Tuesday, October 19, 2004

Technology will transform schools.

New technology is engulfing our schools and will transform the way we learn and teach within a few decades. Even the role of school will change dramatically according to Peter Drucker the well known business philosopher.

This will not be the first time technology has transformed schooling. The first revolutionary technology to transform schools was the book! Not only did the book transform schools, it transformed society and led the West into its current supremacy. Before the book China and Islamic Ottoman Empire were the world's 'super-powers'. China and Islam however chose to refuse to redesign their schools around the book - China favored calligraphy and the Islamic clergy saw the book as a threat to their authority because it allowed the students to read on their own.

While the above cultures stagnated the West became the powerful new force - a place it has retained to this day. It was not so much the technology that changed things but the rethinking it caused, creating the vision of universal literacy, and allowing citizens to read the bible for themselves thus challenging the power of the Catholic Church.

Today new technology is creating the knowledge society but as yet no country has created the educational system the knowledge society needs. No one even knows what it will even look like but it is certain it will be dramatically different from what now currently exists. With information being the 'new capital' and with the ability for learners to get knowledge from anywhere, anytime, just when they need it, schools will need to reflect this new environment.
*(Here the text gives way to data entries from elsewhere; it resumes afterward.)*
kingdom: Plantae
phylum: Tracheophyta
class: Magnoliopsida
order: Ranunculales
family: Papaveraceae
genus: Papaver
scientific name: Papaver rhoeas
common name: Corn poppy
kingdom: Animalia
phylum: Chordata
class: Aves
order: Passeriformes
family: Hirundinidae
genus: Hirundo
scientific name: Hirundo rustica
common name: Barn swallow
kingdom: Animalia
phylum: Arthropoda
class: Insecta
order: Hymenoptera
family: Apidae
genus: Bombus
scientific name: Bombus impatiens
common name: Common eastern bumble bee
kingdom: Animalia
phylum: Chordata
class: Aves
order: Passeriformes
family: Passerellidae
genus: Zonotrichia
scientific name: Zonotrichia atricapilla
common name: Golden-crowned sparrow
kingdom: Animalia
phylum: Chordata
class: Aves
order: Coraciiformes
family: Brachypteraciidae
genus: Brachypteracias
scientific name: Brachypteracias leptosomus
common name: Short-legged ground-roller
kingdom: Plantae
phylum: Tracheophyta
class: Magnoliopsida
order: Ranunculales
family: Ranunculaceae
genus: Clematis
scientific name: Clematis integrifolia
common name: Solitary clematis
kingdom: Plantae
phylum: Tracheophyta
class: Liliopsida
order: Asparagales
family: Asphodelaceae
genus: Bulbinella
The definition of literacy will need to be redefined; all students will need to become 'life long learners' ( not just the ruling elite); schools need to be open to information coming from outside the school and will need to be available for people throughout their lives; both knowledge and process will be important; education will be available from different community organizations and, some say, it will eventuate in 'learning community'. Teachers will have to be both learners themselves and a resource to their students so as to ensure that their student's acquire a wide range of learning competencies so that they can learn from whatever challenges the future holds for them.

All these ideas provide a real challenge to schools still based on a transmission knowledge mind-set. As all students will need to focus on 'personal learning' customized around the strengths and talents of each learner.

The best model of a teachers will be that of an artist, or creative coach, or mentor. They will need to see that their students achieve to a high level and to appreciate that it is achievement itself that motivates and that this is best done by encouraging students to excel at what they are good at. This needs to involve both rigor and practice - good coaches and artists undestand this!

Will current schools ( particularly the past oriented secondary schools ) be able to make the changes? Or will they , like the early Chinese and Islamic cultures, stick to traditional roles? If they are not able to change new organizations will emerge to take their place. This is the more likely scenario.

Peter Drucker believes that no other institution faces challenges so radical as those that will face the schools. He believes we will see these new schools emerge by 2010 or 20. By then we will be in a new era where modern information technology will have changed society as much as did the book.